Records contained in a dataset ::
____________________
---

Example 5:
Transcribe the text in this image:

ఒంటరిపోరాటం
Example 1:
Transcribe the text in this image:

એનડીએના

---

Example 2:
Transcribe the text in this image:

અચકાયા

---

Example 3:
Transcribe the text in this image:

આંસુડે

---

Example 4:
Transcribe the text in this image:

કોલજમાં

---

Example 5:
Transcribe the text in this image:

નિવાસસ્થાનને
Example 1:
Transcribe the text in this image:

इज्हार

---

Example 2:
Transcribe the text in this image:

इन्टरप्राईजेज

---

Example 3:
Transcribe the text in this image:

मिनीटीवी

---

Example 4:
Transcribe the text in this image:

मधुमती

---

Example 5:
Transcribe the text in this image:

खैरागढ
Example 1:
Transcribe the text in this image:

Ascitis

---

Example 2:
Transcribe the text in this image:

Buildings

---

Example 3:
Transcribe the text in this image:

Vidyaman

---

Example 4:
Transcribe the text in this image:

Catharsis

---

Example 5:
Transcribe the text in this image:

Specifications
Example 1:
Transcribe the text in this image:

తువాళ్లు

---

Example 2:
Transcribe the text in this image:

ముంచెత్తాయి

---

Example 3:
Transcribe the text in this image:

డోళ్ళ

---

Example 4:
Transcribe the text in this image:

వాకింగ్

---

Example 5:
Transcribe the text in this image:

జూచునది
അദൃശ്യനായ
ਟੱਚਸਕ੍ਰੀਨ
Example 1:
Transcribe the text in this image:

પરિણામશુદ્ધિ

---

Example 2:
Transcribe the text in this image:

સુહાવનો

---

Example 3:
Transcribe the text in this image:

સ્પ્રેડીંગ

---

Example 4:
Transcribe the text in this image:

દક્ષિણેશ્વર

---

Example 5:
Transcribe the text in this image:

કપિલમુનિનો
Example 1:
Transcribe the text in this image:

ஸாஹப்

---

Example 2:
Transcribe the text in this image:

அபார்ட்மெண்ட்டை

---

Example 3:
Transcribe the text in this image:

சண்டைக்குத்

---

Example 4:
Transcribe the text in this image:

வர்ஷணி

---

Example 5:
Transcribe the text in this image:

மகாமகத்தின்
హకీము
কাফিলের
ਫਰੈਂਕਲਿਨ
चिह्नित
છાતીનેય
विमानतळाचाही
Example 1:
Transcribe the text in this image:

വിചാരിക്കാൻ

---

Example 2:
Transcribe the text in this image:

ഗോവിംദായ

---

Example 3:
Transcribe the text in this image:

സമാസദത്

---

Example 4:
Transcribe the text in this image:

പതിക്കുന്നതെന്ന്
____________________
Brief ::
Your task is to repeat each of the records above exactly.

Written response ::
---

Example 5:
Transcribe the text in this image:

ఒంటరిపోరాటం
Example 1:
Transcribe the text in this image:

એનડીએના

---

Example 2:
Transcribe the text in this image:

અચકાયા

---

Example 3:
Transcribe the text in this image:

આંસુડે

---

Example 4:
Transcribe the text in this image:

કોલજમાં

---

Example 5:
Transcribe the text in this image:

નિવાસસ્થાનને
Example 1:
Transcribe the text in this image:

इज्हार

---

Example 2:
Transcribe the text in this image:

इन्टरप्राईजेज

---

Example 3:
Transcribe the text in this image:

मिनीटीवी

---

Example 4:
Transcribe the text in this image:

मधुमती

---

Example 5:
Transcribe the text in this image:

खैरागढ
Example 1:
Transcribe the text in this image:

Ascitis

---

Example 2:
Transcribe the text in this image:

Buildings

---

Example 3:
Transcribe the text in this image:

Vidyaman

---

Example 4:
Transcribe the text in this image:

Catharsis

---

Example 5:
Transcribe the text in this image:

Specifications
Example 1:
Transcribe the text in this image:

తువాళ్లు

---

Example 2:
Transcribe the text in this image:

ముంచెత్తాయి

---

Example 3:
Transcribe the text in this image:

డోళ్ళ

---

Example 4:
Transcribe the text in this image:

వాకింగ్

---

Example 5:
Transcribe the text in this image:

జూచునది
അദൃശ്യനായ
ਟੱਚਸਕ੍ਰੀਨ
Example 1:
Transcribe the text in this image:

પરિણામશુદ્ધિ

---

Example 2:
Transcribe the text in this image:

સુહાવનો

---

Example 3:
Transcribe the text in this image:

સ્પ્રેડીંગ

---

Example 4:
Transcribe the text in this image:

દક્ષિણેશ્વર

---

Example 5:
Transcribe the text in this image:

કપિલમુનિનો
Example 1:
Transcribe the text in this image:

ஸாஹப்

---

Example 2:
Transcribe the text in this image:

அபார்ட்மெண்ட்டை

---

Example 3:
Transcribe the text in this image:

சண்டைக்குத்

---

Example 4:
Transcribe the text in this image:

வர்ஷணி

---

Example 5:
Transcribe the text in this image:

மகாமகத்தின்
హకీము
কাফিলের
ਫਰੈਂਕਲਿਨ
चिह्नित
છાતીનેય
विमानतळाचाही
Example 1:
Transcribe the text in this image:

വിചാരിക്കാൻ

---

Example 2:
Transcribe the text in this image:

ഗോവിംദായ

---

Example 3:
Transcribe the text in this image:

സമാസദത്

---

Example 4:
Transcribe the text in this image:

പതിക്കുന്നതെന്ന്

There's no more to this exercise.